Speaking with reporters on Friday, Lisa MacLeod said the Ontario government and public health officials continue to work with the OHL on a plan to get the teams back on the ice.
"We are looking at ways that we can get the OHL back up and running, potentially with hub cities, and trying to make sure that there is hockey before the NHL draft season," said MacLeod.
"We're absolutely committed, we're working around the clock to see how this can be done. We know how important the OHL is to the cultural fabric of this province."
Last October, the OHL announced plans for a 40-game regular season running from Feb. 4 through May 8.
The 2019-2020 season was cancelled last March at the start of the COVID-19 pandemic.
"We don't want them to miss a season, but we certainly want to make sure we're abiding by public health and making sure that anything that would be approved would be in the best interest and best health and safety, not only of the province but also those young athletes," said MacLeod.
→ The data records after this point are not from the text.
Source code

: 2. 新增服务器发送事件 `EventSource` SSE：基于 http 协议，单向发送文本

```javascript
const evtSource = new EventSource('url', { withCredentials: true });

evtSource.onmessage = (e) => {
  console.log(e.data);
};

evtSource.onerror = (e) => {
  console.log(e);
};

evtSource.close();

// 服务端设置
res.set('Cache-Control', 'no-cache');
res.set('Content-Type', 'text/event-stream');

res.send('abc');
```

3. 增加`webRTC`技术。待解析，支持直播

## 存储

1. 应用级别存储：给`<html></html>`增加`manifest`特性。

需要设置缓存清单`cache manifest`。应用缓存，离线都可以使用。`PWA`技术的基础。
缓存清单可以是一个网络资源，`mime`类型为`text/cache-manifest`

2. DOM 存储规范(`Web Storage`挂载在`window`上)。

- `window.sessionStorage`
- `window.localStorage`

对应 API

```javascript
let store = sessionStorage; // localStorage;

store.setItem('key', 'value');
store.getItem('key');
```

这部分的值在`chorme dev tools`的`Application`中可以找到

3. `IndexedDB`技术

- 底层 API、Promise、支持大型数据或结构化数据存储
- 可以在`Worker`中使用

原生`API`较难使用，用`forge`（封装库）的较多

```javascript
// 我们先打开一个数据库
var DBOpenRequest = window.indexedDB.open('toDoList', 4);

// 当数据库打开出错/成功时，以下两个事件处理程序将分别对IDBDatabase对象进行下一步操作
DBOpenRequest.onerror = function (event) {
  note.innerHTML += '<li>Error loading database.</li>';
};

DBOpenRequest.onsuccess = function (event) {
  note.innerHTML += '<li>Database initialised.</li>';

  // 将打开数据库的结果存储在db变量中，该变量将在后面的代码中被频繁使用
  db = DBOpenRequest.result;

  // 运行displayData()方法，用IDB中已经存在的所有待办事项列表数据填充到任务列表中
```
She noted that both the NHL and AHL presented a detailed, 600-page proposal to safely return hockey in Ontario during the pandemic.
MacLeod was asked what health metrics would be tied to the return of the OHL.
"There are different circumstances, for example in Ottawa, we're in the orange level but our 67's have a secure ice pad and arena that is not shared by the public," she said. "So there are a number different variables – access to rapid testing will be, obviously, very important and then making sure that we maintain the integrity of that hub so that there aren't people coming in and out."
In a statement to CTV News Ottawa, the Ontario Hockey League said, "It is our number one priority to get our players back on the ice safely."
"The league has been working closely with Minister MacLeod and the government on its Return to Play plan and at such time as is appropriate we will provide further comment."